I can think of a million characters who have seemed as real to me. Edmund in Narnia—such a little shit but at least so unabashedly true to his every desire. He’s the realest one of them because he makes mistakes, he owns up to them, he forges forward even when his brother and sisters hate him for it. Alice in Wonderland—real enough to cry an entire lake’s worth of suffering, real enough to make an entire imaginary world seem similarly real. Milo in the Tollbooth land—real enough to admit the hardest thing in the world, that contentment sometimes leads to the sharpest of boredoms, that often our own brains are our very worst enemies.

I could go on and on. But I think that is the best compliment to give a writer—your characters seem so real. That’s what makes a book, isn’t it? That’s why I’ve read PRIDE AND PREJUDICE a thousand times and STILL can’t figure Mr. Darcy out. That’s why we return again and again to Middle Earth, to Discworld, to Never-Never Land.

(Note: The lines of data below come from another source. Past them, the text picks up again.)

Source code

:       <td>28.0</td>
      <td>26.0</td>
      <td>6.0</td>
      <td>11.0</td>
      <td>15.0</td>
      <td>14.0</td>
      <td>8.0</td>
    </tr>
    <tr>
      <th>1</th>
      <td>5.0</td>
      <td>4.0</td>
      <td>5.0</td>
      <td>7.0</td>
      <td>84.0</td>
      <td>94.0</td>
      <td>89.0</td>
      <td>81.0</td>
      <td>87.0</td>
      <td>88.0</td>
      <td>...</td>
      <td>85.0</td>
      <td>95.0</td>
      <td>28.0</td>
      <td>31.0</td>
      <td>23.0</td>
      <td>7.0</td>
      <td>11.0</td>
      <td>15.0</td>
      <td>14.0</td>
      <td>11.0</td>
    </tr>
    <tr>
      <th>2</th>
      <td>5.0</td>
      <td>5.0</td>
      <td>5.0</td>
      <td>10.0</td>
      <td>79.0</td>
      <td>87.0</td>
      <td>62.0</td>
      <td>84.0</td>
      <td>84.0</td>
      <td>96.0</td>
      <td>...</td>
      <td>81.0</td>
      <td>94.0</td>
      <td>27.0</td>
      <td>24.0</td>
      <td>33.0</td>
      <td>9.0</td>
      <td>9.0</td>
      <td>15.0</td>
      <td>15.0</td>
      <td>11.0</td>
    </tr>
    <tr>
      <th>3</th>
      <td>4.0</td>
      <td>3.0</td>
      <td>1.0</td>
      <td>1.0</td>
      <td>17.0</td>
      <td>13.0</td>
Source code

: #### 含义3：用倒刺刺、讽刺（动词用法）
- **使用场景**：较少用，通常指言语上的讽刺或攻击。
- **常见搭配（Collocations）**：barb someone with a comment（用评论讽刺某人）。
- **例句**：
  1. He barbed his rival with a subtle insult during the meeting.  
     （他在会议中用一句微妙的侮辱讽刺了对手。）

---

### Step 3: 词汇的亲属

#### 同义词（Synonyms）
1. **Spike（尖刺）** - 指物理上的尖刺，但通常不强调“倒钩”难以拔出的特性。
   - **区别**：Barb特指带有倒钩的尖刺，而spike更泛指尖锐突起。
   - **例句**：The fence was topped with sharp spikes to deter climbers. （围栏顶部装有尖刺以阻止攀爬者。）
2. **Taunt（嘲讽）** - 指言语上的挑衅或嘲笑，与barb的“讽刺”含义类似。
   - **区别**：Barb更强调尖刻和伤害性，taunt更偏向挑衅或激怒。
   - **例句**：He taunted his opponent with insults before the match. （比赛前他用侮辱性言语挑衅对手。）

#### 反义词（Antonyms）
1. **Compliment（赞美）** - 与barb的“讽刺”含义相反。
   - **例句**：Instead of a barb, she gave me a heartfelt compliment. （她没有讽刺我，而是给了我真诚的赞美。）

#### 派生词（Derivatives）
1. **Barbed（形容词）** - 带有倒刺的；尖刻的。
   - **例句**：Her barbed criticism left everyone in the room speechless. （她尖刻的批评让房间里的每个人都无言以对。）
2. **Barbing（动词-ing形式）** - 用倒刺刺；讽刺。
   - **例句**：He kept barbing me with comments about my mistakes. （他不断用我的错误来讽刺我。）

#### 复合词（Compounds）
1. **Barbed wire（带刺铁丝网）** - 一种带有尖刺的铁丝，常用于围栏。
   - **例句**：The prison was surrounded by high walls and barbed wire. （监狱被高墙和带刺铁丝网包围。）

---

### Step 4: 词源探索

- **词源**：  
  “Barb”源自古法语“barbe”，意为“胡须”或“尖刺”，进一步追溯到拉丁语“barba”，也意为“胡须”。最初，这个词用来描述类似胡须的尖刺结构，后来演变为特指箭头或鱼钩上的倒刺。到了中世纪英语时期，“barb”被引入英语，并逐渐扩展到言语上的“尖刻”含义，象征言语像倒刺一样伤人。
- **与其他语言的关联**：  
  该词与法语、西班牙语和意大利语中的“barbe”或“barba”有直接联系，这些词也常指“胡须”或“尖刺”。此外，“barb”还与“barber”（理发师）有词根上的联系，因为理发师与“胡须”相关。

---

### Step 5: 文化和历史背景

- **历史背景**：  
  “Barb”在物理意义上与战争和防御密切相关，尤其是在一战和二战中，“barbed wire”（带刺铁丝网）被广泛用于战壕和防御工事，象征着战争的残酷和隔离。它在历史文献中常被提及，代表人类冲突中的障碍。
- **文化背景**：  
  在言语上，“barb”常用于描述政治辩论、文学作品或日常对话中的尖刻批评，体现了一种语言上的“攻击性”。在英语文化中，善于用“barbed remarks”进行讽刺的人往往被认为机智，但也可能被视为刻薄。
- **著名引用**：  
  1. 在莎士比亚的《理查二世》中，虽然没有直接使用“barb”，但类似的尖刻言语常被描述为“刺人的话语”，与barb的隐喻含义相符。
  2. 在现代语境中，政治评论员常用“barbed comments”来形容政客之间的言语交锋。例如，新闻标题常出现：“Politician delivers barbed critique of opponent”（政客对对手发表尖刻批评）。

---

I’m rambling again. It’s so easy to ramble inthese, you see, because I have an endless supply ofblank paper and a love for filling it up with ink. And I don’t have to imagine any scenario in which you don’t read every word, and happily, because they’re my letters and I’ll be gone when you read them and then it will be up to you. Does that make any sense? It’s late. I guess I’m getting tired.

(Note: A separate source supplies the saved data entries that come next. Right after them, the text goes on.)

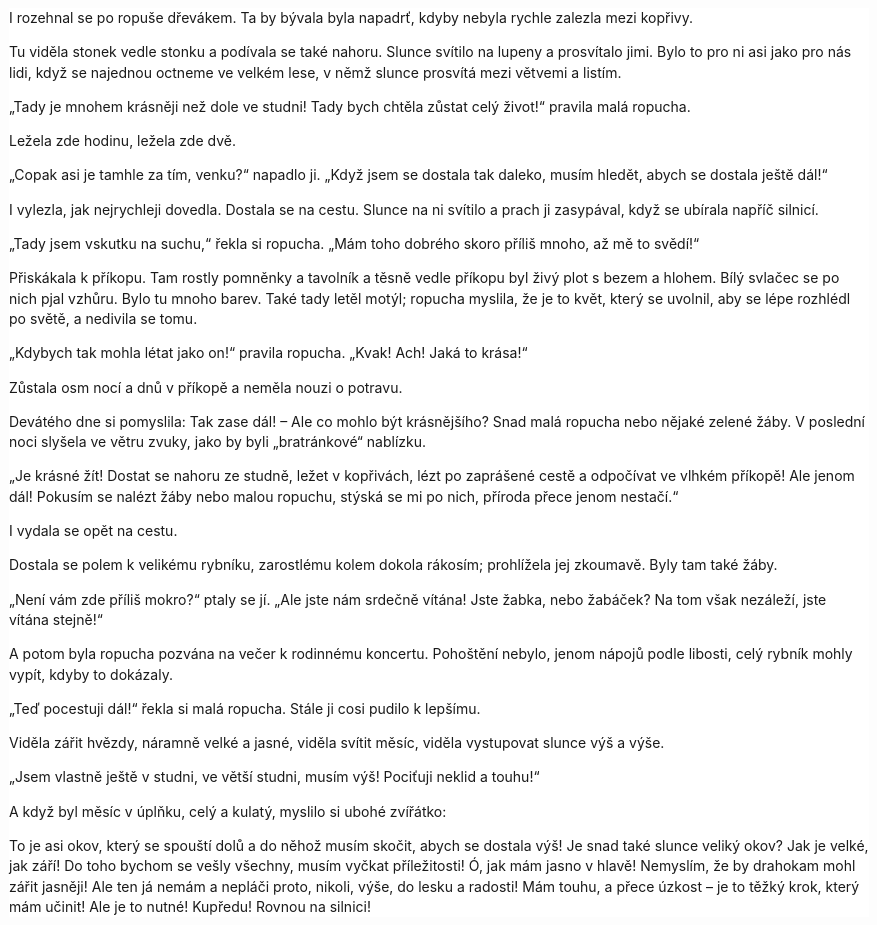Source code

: I rozehnal se po ropuše dřevákem. Ta by bývala byla napadrť, kdyby nebyla rychle zalezla mezi kopřivy.

Tu viděla stonek vedle stonku a podívala se také nahoru. Slunce svítilo na lupeny a prosvítalo jimi. Bylo to pro ni asi jako pro nás lidi, když se najednou octneme ve velkém lese, v němž slunce prosvítá mezi větvemi a listím.

„Tady je mnohem krásněji než dole ve studni! Tady bych chtěla zůstat celý život!“ pravila malá ropucha.

Ležela zde hodinu, ležela zde dvě.

„Copak asi je tamhle za tím, venku?“ napadlo ji. „Když jsem se dostala tak daleko, musím hledět, abych se dostala ještě dál!“

I vylezla, jak nejrychleji dovedla. Dostala se na cestu. Slunce na ni svítilo a prach ji zasypával, když se ubírala napříč silnicí.

„Tady jsem vskutku na suchu,“ řekla si ropucha. „Mám toho dobrého skoro příliš mnoho, až mě to svědí!“

Přiskákala k příkopu. Tam rostly pomněnky a tavolník a těsně vedle příkopu byl živý plot s bezem a hlohem. Bílý svlačec se po nich pjal vzhůru. Bylo tu mnoho barev. Také tady letěl motýl; ropucha myslila, že je to květ, který se uvolnil, aby se lépe rozhlédl po světě, a nedivila se tomu.

„Kdybych tak mohla létat jako on!“ pravila ropucha. „Kvak! Ach! Jaká to krása!“

Zůstala osm nocí a dnů v příkopě a neměla nouzi o potravu.

Devátého dne si pomyslila: Tak zase dál! – Ale co mohlo být krásnějšího? Snad malá ropucha nebo nějaké zelené žáby. V poslední noci slyšela ve větru zvuky, jako by byli „bratránkové“ nablízku.

„Je krásné žít! Dostat se nahoru ze studně, ležet v kopřivách, lézt po zaprášené cestě a odpočívat ve vlhkém příkopě! Ale jenom dál! Pokusím se nalézt žáby nebo malou ropuchu, stýská se mi po nich, příroda přece jenom nestačí.“

I vydala se opět na cestu.

Dostala se polem k velikému rybníku, zarostlému kolem dokola rákosím; prohlížela jej zkoumavě. Byly tam také žáby.

„Není vám zde příliš mokro?“ ptaly se jí. „Ale jste nám srdečně vítána! Jste žabka, nebo žabáček? Na tom však nezáleží, jste vítána stejně!“

A potom byla ropucha pozvána na večer k rodinnému koncertu. Pohoštění nebylo, jenom nápojů podle libosti, celý rybník mohly vypít, kdyby to dokázaly.

„Teď pocestuji dál!“ řekla si malá ropucha. Stále ji cosi pudilo k lepšímu.

Viděla zářit hvězdy, náramně velké a jasné, viděla svítit měsíc, viděla vystupovat slunce výš a výše.

„Jsem vlastně ještě v studni, ve větší studni, musím výš! Pociťuji neklid a touhu!“

A když byl měsíc v úplňku, celý a kulatý, myslilo si ubohé zvířátko:

To je asi okov, který se spouští dolů a do něhož musím skočit, abych se dostala výš! Je snad také slunce veliký okov? Jak je velké, jak září! Do toho bychom se vešly všechny, musím vyčkat příležitosti! Ó, jak mám jasno v hlavě! Nemyslím, že by drahokam mohl zářit jasněji! Ale ten já nemám a nepláči proto, nikoli, výše, do lesku a radosti! Mám touhu, a přece úzkost – je to těžký krok, který mám učinit! Ale je to nutné! Kupředu! Rovnou na silnici!

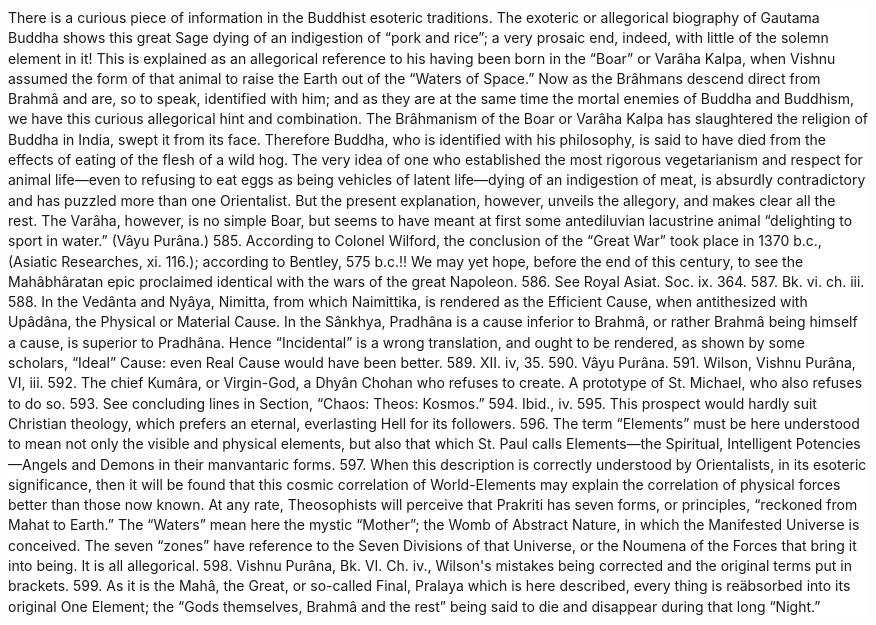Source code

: There is a curious piece of information in the Buddhist esoteric traditions. The exoteric or allegorical biography of Gautama Buddha shows this great Sage dying of an indigestion of “pork and rice”; a very prosaic end, indeed, with little of the solemn element in it! This is explained as an allegorical reference to his having been born in the “Boar” or Varâha Kalpa, when Vishnu assumed the form of that animal to raise the Earth out of the “Waters of Space.” Now as the Brâhmans descend direct from Brahmâ and are, so to speak, identified with him; and as they are at the same time the mortal enemies of Buddha and Buddhism, we have this curious allegorical hint and combination. The Brâhmanism of the Boar or Varâha Kalpa has slaughtered the religion of Buddha in India, swept it from its face. Therefore Buddha, who is identified with his philosophy, is said to have died from the effects of eating of the flesh of a wild hog. The very idea of one who established the most rigorous vegetarianism and respect for animal life—even to refusing to eat eggs as being vehicles of latent life—dying of an indigestion of meat, is absurdly contradictory and has puzzled more than one Orientalist. But the present explanation, however, unveils the allegory, and makes clear all the rest. The Varâha, however, is no simple Boar, but seems to have meant at first some antediluvian lacustrine animal “delighting to sport in water.” (Vâyu Purâna.)
585.
According to Colonel Wilford, the conclusion of the “Great War” took place in 1370 b.c., (Asiatic Researches, xi. 116.); according to Bentley, 575 b.c.!! We may yet hope, before the end of this century, to see the Mahâbhâratan epic proclaimed identical with the wars of the great Napoleon.
586.
See Royal Asiat. Soc. ix. 364.
587.
Bk. vi. ch. iii.
588.
In the Vedânta and Nyâya, Nimitta, from which Naimittika, is rendered as the Efficient Cause, when antithesized with Upâdâna, the Physical or Material Cause. In the Sânkhya, Pradhâna is a cause inferior to Brahmâ, or rather Brahmâ being himself a cause, is superior to Pradhâna. Hence “Incidental” is a wrong translation, and ought to be rendered, as shown by some scholars, “Ideal” Cause: even Real Cause would have been better.
589.
XII. iv, 35.
590.
Vâyu Purâna.
591.
Wilson, Vishnu Purâna, VI, iii.
592.
The chief Kumâra, or Virgin-God, a Dhyân Chohan who refuses to create. A prototype of St. Michael, who also refuses to do so.
593.
See concluding lines in Section, “Chaos: Theos: Kosmos.”
594.
Ibid., iv.
595.
This prospect would hardly suit Christian theology, which prefers an eternal, everlasting Hell for its followers.
596.
The term “Elements” must be here understood to mean not only the visible and physical elements, but also that which St. Paul calls Elements—the Spiritual, Intelligent Potencies—Angels and Demons in their manvantaric forms.
597.
When this description is correctly understood by Orientalists, in its esoteric significance, then it will be found that this cosmic correlation of World-Elements may explain the correlation of physical forces better than those now known. At any rate, Theosophists will perceive that Prakriti has seven forms, or principles, “reckoned from Mahat to Earth.” The “Waters” mean here the mystic “Mother”; the Womb of Abstract Nature, in which the Manifested Universe is conceived. The seven “zones” have reference to the Seven Divisions of that Universe, or the Noumena of the Forces that bring it into being. It is all allegorical.
598.
Vishnu Purâna, Bk. VI. Ch. iv., Wilson's mistakes being corrected and the original terms put in brackets.
599.
As it is the Mahâ, the Great, or so-called Final, Pralaya which is here described, every thing is reäbsorbed into its original One Element; the “Gods themselves, Brahmâ and the rest” being said to die and disappear during that long “Night.”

Is Alvin based on a real person? Oh, of course, and of course not, because everything we can ever write is just a mixture of all the things we already know and all the things we’re just guessing at. It’s contrariwise, as Alice would say.

But let’s suppose for a minute that he is real.

Let’s suppose for a minute that the idea of a forever boy wasn’t entirely ludicrous.

What would YOU do, Lottie, if you were immortal?

What would you do if you knew you could not be hurt doing it?

I think you should do something a little reckless. Just a little, to see how it feels.

—H.

I went to school Monday wondering what I could possibly do that was reckless enough as to be a little unsafe, not reckless enough as to cause me any real harm. I kept coming up blank.

First period Em and I had history together. We sat in the back, and I passed her a note that said:

I have to do something a little bit reckless. Any ideas?

She read, considered, then wrote:

I know exactly what to do. Your aunt would approve.

What?

Secret.

This is terrifying.

That’s a good sign.

When?

After school. We’ll have to swing by your place first to pick something up.

Pick what up?

Secret.

Em looked too pleased with herself, which made me nervous.

There were alotof things Em might consider an appropriate amount of reckless. Skydiving. Bungee jumping. Zip-lining.

All things Em would find perfectly acceptable for a Monday after-school event.

Em jabbed me in the side with a pen and handed me another note.